# [SUPPLIED RECORDS]
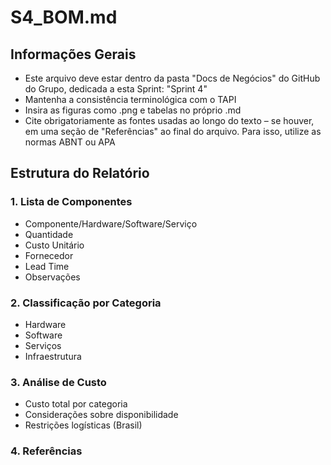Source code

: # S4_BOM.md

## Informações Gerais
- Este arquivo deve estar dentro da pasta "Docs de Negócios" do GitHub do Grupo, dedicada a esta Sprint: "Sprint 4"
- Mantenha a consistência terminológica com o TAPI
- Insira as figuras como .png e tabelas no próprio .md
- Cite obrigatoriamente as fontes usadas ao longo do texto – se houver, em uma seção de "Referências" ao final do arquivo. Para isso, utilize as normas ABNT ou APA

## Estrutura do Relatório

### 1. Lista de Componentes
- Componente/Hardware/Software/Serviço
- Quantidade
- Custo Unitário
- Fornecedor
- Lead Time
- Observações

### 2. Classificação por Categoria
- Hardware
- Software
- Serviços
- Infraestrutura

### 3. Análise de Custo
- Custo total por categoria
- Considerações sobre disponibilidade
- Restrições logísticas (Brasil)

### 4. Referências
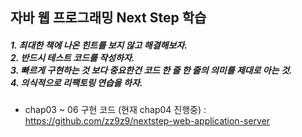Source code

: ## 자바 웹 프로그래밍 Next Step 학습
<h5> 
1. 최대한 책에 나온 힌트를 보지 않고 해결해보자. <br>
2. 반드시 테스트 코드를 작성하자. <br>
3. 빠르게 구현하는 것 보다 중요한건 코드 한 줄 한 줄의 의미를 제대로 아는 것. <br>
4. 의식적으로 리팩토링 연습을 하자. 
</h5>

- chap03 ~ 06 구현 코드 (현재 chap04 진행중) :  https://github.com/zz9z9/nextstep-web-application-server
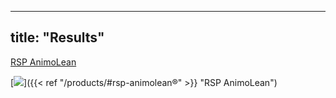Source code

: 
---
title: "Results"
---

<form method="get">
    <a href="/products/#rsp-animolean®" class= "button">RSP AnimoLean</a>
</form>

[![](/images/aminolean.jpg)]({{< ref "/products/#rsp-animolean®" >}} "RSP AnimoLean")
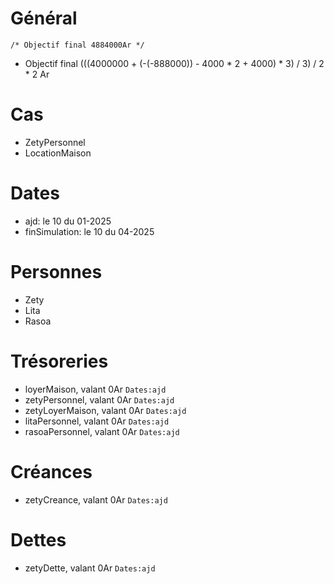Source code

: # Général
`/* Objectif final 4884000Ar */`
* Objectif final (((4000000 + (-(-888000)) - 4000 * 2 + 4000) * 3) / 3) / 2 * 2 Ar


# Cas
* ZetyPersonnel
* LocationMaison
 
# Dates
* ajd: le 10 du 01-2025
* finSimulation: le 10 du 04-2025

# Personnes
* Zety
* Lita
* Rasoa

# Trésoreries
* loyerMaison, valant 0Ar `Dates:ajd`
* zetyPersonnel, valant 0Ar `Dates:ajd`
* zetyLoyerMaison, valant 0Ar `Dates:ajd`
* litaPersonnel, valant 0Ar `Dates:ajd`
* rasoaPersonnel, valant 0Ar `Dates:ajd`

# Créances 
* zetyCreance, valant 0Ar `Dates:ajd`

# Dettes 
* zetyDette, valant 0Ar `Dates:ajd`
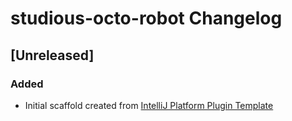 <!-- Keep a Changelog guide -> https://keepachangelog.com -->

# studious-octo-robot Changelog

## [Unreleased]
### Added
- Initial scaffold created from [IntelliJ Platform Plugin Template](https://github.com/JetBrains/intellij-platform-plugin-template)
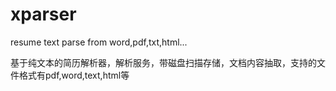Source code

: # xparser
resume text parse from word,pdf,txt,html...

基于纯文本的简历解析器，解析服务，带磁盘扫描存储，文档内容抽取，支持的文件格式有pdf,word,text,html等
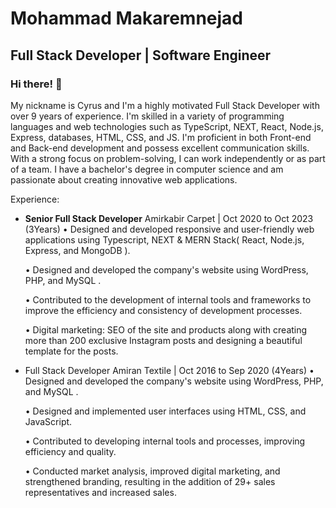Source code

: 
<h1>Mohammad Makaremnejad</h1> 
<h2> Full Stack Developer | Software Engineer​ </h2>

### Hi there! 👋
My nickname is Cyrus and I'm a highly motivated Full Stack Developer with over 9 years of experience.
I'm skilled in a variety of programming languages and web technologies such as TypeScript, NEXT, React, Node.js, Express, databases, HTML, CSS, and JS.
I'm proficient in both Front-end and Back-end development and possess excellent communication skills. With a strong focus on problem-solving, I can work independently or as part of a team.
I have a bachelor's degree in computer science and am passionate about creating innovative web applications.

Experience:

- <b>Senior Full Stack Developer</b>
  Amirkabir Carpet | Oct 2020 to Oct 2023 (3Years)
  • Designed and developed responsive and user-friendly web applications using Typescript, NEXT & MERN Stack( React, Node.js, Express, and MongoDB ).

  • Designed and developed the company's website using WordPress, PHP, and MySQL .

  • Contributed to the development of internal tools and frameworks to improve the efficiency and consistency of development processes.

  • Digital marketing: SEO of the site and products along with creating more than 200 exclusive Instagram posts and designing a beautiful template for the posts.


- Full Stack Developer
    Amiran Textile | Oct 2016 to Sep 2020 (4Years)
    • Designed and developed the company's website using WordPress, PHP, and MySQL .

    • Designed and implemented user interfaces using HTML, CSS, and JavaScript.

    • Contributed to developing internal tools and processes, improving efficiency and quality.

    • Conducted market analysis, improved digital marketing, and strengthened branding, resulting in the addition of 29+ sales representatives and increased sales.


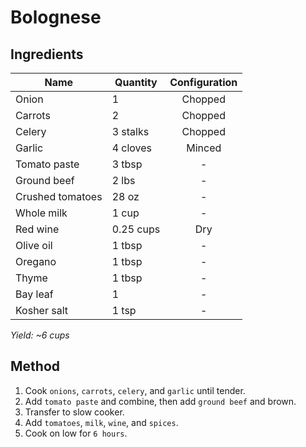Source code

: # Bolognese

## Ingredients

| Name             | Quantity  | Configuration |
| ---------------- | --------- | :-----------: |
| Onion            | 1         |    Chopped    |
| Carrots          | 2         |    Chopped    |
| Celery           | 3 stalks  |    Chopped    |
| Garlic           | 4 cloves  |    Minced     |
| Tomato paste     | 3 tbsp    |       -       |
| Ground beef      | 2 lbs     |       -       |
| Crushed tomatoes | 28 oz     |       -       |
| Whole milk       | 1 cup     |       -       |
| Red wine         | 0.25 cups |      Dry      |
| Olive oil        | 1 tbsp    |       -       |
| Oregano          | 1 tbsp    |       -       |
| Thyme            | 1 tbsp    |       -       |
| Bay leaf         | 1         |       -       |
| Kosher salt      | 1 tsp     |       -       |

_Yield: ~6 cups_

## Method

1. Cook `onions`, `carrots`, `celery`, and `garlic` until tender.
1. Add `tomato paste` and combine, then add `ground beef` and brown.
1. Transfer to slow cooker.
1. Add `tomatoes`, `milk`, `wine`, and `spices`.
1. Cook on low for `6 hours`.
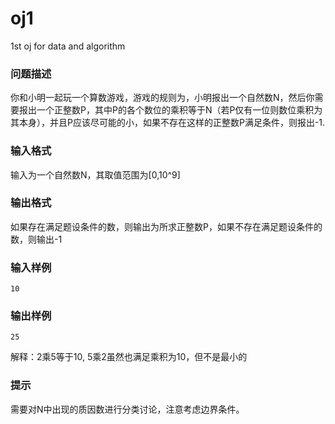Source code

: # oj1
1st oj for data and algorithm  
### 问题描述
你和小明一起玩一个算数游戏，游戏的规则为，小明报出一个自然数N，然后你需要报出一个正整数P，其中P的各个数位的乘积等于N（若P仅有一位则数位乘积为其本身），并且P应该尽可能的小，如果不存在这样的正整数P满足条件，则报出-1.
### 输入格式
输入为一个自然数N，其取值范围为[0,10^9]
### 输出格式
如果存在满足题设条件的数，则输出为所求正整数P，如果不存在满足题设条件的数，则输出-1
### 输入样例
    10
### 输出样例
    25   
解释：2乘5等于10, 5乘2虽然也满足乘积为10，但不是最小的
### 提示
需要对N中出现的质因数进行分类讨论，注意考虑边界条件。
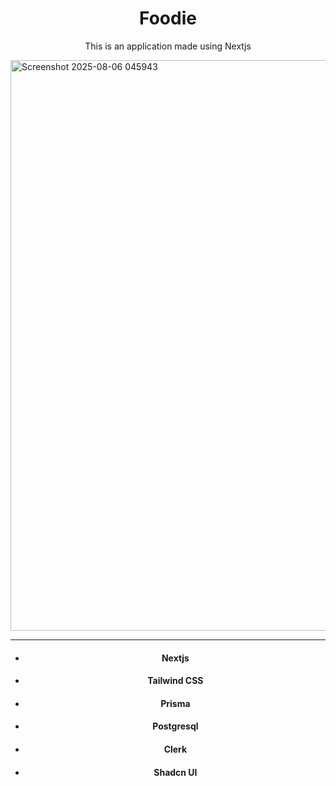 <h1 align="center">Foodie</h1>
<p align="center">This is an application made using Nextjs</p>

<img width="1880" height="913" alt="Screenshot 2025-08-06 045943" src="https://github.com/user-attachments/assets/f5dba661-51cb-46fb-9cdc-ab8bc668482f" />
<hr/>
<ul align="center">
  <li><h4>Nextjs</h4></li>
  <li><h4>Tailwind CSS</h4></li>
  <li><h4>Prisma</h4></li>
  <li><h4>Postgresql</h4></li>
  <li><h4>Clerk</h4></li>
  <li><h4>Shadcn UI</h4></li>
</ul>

# [TASK OBJECTIVE]
The entries are to be restated word for word, with pictures omitted.

# [RESPONSE AREA]
Source code

: # S4_BOM.md

## Informações Gerais
- Este arquivo deve estar dentro da pasta "Docs de Negócios" do GitHub do Grupo, dedicada a esta Sprint: "Sprint 4"
- Mantenha a consistência terminológica com o TAPI
- Insira as figuras como .png e tabelas no próprio .md
- Cite obrigatoriamente as fontes usadas ao longo do texto – se houver, em uma seção de "Referências" ao final do arquivo. Para isso, utilize as normas ABNT ou APA

## Estrutura do Relatório

### 1. Lista de Componentes
- Componente/Hardware/Software/Serviço
- Quantidade
- Custo Unitário
- Fornecedor
- Lead Time
- Observações

### 2. Classificação por Categoria
- Hardware
- Software
- Serviços
- Infraestrutura

### 3. Análise de Custo
- Custo total por categoria
- Considerações sobre disponibilidade
- Restrições logísticas (Brasil)

### 4. Referências
Source code

: ## 자바 웹 프로그래밍 Next Step 학습
<h5> 
1. 최대한 책에 나온 힌트를 보지 않고 해결해보자. <br>
2. 반드시 테스트 코드를 작성하자. <br>
3. 빠르게 구현하는 것 보다 중요한건 코드 한 줄 한 줄의 의미를 제대로 아는 것. <br>
4. 의식적으로 리팩토링 연습을 하자. 
</h5>

- chap03 ~ 06 구현 코드 (현재 chap04 진행중) :  https://github.com/zz9z9/nextstep-web-application-server
Source code

: 
---
title: "Results"
---

<form method="get">
    <a href="/products/#rsp-animolean®" class= "button">RSP AnimoLean</a>
</form>

[![](/images/aminolean.jpg)]({{< ref "/products/#rsp-animolean®" >}} "RSP AnimoLean")
Source code

: # Général
`/* Objectif final 4884000Ar */`
* Objectif final (((4000000 + (-(-888000)) - 4000 * 2 + 4000) * 3) / 3) / 2 * 2 Ar


# Cas
* ZetyPersonnel
* LocationMaison
 
# Dates
* ajd: le 10 du 01-2025
* finSimulation: le 10 du 04-2025

# Personnes
* Zety
* Lita
* Rasoa

# Trésoreries
* loyerMaison, valant 0Ar `Dates:ajd`
* zetyPersonnel, valant 0Ar `Dates:ajd`
* zetyLoyerMaison, valant 0Ar `Dates:ajd`
* litaPersonnel, valant 0Ar `Dates:ajd`
* rasoaPersonnel, valant 0Ar `Dates:ajd`

# Créances 
* zetyCreance, valant 0Ar `Dates:ajd`

# Dettes 
* zetyDette, valant 0Ar `Dates:ajd`
 <!-- Keep a Changelog guide -> https://keepachangelog.com -->

# studious-octo-robot Changelog

## [Unreleased]
### Added
- Initial scaffold created from [IntelliJ Platform Plugin Template](https://github.com/JetBrains/intellij-platform-plugin-template)
Source code

: # xparser
resume text parse from word,pdf,txt,html...

基于纯文本的简历解析器，解析服务，带磁盘扫描存储，文档内容抽取，支持的文件格式有pdf,word,text,html等
Source code

: 
<h1>Mohammad Makaremnejad</h1> 
<h2> Full Stack Developer | Software Engineer​ </h2>

### Hi there! 👋
My nickname is Cyrus and I'm a highly motivated Full Stack Developer with over 9 years of experience.
I'm skilled in a variety of programming languages and web technologies such as TypeScript, NEXT, React, Node.js, Express, databases, HTML, CSS, and JS.
I'm proficient in both Front-end and Back-end development and possess excellent communication skills. With a strong focus on problem-solving, I can work independently or as part of a team.
I have a bachelor's degree in computer science and am passionate about creating innovative web applications.

Experience:

- <b>Senior Full Stack Developer</b>
  Amirkabir Carpet | Oct 2020 to Oct 2023 (3Years)
  • Designed and developed responsive and user-friendly web applications using Typescript, NEXT & MERN Stack( React, Node.js, Express, and MongoDB ).

  • Designed and developed the company's website using WordPress, PHP, and MySQL .

  • Contributed to the development of internal tools and frameworks to improve the efficiency and consistency of development processes.

  • Digital marketing: SEO of the site and products along with creating more than 200 exclusive Instagram posts and designing a beautiful template for the posts.


- Full Stack Developer
    Amiran Textile | Oct 2016 to Sep 2020 (4Years)
    • Designed and developed the company's website using WordPress, PHP, and MySQL .

    • Designed and implemented user interfaces using HTML, CSS, and JavaScript.

    • Contributed to developing internal tools and processes, improving efficiency and quality.

    • Conducted market analysis, improved digital marketing, and strengthened branding, resulting in the addition of 29+ sales representatives and increased sales.


Source code

: # Bolognese

## Ingredients

| Name             | Quantity  | Configuration |
| ---------------- | --------- | :-----------: |
| Onion            | 1         |    Chopped    |
| Carrots          | 2         |    Chopped    |
| Celery           | 3 stalks  |    Chopped    |
| Garlic           | 4 cloves  |    Minced     |
| Tomato paste     | 3 tbsp    |       -       |
| Ground beef      | 2 lbs     |       -       |
| Crushed tomatoes | 28 oz     |       -       |
| Whole milk       | 1 cup     |       -       |
| Red wine         | 0.25 cups |      Dry      |
| Olive oil        | 1 tbsp    |       -       |
| Oregano          | 1 tbsp    |       -       |
| Thyme            | 1 tbsp    |       -       |
| Bay leaf         | 1         |       -       |
| Kosher salt      | 1 tsp     |       -       |

_Yield: ~6 cups_

## Method

1. Cook `onions`, `carrots`, `celery`, and `garlic` until tender.
1. Add `tomato paste` and combine, then add `ground beef` and brown.
1. Transfer to slow cooker.
1. Add `tomatoes`, `milk`, `wine`, and `spices`.
1. Cook on low for `6 hours`.
Source code

: # oj1
1st oj for data and algorithm  
### 问题描述
你和小明一起玩一个算数游戏，游戏的规则为，小明报出一个自然数N，然后你需要报出一个正整数P，其中P的各个数位的乘积等于N（若P仅有一位则数位乘积为其本身），并且P应该尽可能的小，如果不存在这样的正整数P满足条件，则报出-1.
### 输入格式
输入为一个自然数N，其取值范围为[0,10^9]
### 输出格式
如果存在满足题设条件的数，则输出为所求正整数P，如果不存在满足题设条件的数，则输出-1
### 输入样例
    10
### 输出样例
    25   
解释：2乘5等于10, 5乘2虽然也满足乘积为10，但不是最小的
### 提示
需要对N中出现的质因数进行分类讨论，注意考虑边界条件。
 <h1 align="center">Foodie</h1>
<p align="center">This is an application made using Nextjs</p>

<img width="1880" height="913" alt="Screenshot 2025-08-06 045943" src="https://github.com/user-attachments/assets/f5dba661-51cb-46fb-9cdc-ab8bc668482f" />
<hr/>
<ul align="center">
  <li><h4>Nextjs</h4></li>
  <li><h4>Tailwind CSS</h4></li>
  <li><h4>Prisma</h4></li>
  <li><h4>Postgresql</h4></li>
  <li><h4>Clerk</h4></li>
  <li><h4>Shadcn UI</h4></li>
</ul>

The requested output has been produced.